Today Nicolai Ouroussoff, the architecture critic for the New York Times, published a glowing review of 8 Spruce Street, Frank Gehry's new high-rise residential tower in lower Manhattan.
I disagree with his review for a number of reasons that I don't really want to get into - suffice to say that I find the Gehry style of asymmetrical, wavy metal plates overlapping and interlocking with each other to be whimsical, exciting, and, frankly, fun and unique to look at on a short, squat, fundamentally square building like a (to pick a random example) a museum. Extended to 76 stories, I think it looks clunky and garish. I also think Ouroussoff too easily glosses over the politics of the building - it's kind of obnoxious that part of the deal forcing a public school into the base didn't also insure that the school would be designed by Gehry. Whatever.

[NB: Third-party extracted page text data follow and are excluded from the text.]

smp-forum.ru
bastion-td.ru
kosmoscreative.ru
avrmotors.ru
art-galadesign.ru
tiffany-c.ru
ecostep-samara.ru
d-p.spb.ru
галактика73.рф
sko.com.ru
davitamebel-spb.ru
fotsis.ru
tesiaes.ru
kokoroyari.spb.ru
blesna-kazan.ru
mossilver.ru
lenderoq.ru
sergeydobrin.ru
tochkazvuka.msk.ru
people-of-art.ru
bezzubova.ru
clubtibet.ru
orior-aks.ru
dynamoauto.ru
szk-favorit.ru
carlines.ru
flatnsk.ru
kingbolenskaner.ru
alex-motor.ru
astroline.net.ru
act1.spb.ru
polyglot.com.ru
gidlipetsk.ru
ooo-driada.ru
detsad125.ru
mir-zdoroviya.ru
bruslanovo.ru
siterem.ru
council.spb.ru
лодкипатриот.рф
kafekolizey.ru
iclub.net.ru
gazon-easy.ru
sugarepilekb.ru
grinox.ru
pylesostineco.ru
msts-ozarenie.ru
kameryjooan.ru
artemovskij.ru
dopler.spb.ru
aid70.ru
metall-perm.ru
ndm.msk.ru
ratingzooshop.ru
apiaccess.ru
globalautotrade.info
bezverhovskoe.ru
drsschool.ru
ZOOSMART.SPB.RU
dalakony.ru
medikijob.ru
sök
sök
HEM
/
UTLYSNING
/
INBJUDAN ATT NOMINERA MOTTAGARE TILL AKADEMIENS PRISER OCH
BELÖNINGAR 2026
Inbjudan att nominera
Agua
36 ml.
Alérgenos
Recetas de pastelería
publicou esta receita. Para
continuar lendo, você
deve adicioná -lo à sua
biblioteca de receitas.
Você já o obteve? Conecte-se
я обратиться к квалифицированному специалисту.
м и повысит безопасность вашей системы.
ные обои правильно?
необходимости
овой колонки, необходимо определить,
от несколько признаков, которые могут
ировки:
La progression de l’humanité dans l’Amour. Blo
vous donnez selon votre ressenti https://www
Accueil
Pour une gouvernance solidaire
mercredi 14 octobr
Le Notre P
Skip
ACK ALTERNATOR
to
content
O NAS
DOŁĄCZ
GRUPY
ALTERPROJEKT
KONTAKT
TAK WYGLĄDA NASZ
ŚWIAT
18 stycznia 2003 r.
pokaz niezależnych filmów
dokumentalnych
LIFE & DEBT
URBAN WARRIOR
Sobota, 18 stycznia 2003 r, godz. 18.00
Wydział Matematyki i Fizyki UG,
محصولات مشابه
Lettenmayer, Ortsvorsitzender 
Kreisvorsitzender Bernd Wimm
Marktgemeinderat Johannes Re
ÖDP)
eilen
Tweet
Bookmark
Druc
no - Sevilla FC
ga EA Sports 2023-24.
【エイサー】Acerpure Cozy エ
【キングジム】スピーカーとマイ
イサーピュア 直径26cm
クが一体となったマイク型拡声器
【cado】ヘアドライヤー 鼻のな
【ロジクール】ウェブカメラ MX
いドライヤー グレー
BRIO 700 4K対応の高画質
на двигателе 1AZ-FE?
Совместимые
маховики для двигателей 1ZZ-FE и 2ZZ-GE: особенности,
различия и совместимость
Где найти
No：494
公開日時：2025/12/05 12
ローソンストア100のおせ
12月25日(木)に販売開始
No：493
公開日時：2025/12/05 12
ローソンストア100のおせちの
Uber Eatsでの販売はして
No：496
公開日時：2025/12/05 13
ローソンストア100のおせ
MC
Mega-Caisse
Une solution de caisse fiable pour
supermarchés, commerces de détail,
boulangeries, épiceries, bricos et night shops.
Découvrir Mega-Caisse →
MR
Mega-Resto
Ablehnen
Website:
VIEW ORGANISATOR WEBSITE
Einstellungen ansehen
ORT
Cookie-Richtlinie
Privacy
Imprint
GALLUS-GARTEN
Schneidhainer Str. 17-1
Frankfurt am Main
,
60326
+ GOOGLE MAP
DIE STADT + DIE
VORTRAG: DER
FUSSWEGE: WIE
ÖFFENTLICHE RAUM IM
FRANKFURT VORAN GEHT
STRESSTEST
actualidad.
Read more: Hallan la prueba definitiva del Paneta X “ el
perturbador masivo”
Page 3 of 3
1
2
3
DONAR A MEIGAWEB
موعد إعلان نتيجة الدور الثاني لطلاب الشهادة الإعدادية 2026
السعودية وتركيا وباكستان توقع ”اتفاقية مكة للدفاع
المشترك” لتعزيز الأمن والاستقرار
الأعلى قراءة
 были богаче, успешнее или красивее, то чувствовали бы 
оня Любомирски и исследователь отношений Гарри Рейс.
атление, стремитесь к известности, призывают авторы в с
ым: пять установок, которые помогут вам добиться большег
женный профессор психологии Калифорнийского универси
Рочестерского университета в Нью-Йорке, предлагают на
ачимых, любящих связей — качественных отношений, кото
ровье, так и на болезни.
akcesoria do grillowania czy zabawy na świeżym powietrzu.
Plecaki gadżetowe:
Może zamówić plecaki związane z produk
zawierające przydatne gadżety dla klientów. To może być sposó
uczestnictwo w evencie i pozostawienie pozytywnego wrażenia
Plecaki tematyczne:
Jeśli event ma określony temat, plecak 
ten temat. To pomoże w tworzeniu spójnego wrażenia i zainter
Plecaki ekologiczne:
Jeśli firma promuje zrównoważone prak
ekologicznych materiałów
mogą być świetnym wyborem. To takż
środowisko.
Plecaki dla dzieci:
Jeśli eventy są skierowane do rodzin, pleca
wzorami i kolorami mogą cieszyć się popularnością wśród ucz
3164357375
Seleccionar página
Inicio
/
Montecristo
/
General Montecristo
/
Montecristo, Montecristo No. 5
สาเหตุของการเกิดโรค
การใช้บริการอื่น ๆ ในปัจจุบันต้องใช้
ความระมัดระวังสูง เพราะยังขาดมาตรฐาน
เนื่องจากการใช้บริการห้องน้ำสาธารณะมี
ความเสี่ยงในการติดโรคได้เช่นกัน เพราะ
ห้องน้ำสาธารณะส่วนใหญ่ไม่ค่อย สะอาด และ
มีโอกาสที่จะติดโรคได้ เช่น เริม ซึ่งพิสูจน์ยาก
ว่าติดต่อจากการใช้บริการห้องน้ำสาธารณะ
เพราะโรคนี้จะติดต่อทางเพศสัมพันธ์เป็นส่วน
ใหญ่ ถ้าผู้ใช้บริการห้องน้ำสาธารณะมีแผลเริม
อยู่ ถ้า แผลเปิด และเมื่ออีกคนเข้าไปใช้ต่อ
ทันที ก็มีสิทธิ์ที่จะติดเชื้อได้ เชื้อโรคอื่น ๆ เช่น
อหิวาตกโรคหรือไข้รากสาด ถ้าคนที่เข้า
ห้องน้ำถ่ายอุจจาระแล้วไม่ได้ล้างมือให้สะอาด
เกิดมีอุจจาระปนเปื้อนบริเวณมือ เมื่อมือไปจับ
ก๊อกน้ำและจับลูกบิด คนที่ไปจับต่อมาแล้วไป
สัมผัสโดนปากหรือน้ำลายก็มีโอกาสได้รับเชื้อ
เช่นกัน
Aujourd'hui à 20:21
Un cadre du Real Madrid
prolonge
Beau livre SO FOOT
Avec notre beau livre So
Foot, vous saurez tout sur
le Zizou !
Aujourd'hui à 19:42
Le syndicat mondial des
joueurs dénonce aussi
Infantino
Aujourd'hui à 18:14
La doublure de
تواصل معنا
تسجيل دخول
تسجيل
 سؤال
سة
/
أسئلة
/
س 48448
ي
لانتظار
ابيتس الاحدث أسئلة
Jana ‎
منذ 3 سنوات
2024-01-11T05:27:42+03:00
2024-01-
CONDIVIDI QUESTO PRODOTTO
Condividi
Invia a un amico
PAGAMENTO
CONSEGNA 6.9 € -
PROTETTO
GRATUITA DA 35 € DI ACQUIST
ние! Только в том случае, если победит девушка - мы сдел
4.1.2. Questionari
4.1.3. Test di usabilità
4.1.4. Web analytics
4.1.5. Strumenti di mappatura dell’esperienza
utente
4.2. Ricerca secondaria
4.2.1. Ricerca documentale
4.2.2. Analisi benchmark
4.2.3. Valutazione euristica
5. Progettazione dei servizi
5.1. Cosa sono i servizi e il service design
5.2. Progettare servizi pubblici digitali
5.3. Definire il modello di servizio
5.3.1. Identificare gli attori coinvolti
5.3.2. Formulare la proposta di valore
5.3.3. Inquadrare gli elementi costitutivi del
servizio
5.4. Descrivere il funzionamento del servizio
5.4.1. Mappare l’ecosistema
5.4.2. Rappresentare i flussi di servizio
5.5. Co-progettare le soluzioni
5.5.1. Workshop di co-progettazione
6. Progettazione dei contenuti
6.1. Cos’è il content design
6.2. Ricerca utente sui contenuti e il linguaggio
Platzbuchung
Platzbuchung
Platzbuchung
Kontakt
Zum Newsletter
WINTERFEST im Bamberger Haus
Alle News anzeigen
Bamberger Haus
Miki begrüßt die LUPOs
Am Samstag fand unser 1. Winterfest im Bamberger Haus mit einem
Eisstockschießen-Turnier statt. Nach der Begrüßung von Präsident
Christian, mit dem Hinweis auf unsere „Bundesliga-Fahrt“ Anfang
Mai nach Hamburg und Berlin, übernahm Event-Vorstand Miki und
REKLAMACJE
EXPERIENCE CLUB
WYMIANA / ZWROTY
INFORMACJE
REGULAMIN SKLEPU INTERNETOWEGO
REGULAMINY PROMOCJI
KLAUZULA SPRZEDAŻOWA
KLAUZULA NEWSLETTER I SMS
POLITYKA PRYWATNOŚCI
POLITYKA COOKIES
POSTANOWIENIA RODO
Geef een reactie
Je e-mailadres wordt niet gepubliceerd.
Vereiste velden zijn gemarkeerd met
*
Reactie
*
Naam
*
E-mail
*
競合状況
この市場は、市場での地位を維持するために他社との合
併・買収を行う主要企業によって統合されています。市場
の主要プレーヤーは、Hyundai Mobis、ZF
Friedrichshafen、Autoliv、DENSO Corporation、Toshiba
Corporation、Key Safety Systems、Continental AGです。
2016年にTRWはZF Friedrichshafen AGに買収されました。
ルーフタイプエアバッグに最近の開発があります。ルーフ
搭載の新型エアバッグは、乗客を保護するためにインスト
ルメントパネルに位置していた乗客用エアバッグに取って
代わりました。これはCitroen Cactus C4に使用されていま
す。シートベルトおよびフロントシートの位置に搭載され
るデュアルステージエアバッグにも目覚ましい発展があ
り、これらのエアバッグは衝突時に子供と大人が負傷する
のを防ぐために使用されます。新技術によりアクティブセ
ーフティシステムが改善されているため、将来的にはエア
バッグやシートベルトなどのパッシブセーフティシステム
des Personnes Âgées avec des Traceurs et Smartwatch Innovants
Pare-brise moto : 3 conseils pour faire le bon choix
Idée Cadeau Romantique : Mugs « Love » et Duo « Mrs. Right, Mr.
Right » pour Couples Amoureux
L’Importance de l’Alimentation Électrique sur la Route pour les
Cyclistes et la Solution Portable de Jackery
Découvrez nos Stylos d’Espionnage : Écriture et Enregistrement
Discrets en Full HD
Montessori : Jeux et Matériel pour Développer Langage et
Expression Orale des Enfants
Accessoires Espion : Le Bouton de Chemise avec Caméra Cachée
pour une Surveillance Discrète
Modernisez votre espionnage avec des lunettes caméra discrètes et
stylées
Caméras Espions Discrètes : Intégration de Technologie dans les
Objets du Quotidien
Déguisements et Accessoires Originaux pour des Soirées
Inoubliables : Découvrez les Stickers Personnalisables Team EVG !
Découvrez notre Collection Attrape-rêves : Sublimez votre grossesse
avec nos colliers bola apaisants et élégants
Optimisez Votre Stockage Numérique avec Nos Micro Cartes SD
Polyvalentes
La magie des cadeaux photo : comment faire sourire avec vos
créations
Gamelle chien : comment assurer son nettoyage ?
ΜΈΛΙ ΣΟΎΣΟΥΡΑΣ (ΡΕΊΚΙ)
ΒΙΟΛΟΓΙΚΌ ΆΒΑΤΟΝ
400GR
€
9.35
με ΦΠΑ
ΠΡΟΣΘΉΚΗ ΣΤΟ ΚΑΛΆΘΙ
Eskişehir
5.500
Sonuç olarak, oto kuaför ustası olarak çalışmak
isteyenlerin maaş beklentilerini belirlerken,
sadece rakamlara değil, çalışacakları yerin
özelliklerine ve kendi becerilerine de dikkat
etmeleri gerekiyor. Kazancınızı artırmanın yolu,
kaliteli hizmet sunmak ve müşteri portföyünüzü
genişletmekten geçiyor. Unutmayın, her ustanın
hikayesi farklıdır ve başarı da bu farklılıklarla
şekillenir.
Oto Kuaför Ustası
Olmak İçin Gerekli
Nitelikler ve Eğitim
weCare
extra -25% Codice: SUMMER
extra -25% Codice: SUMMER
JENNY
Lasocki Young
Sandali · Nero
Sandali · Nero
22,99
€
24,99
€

Mr. O does make a good argument, however, for the building as an antidote to the conservative and businesslike high rises that predominate in the area. There is something to be said for difference. Ironically, he calls 8 Spruce the best high rise in New York since Eero Saarinen's CBS Building in went up in 1965. CBS was indeed a very well designed, classy and understated modernist skyscraper. It is also the model for many of the dull and conservative downtown high rises that O derides.
Anyway, in the interest of pointless list making and needless comparisons, the best post-war 60s high rise in New York is definitely Norman Foster's Hearst Tower (off to the right).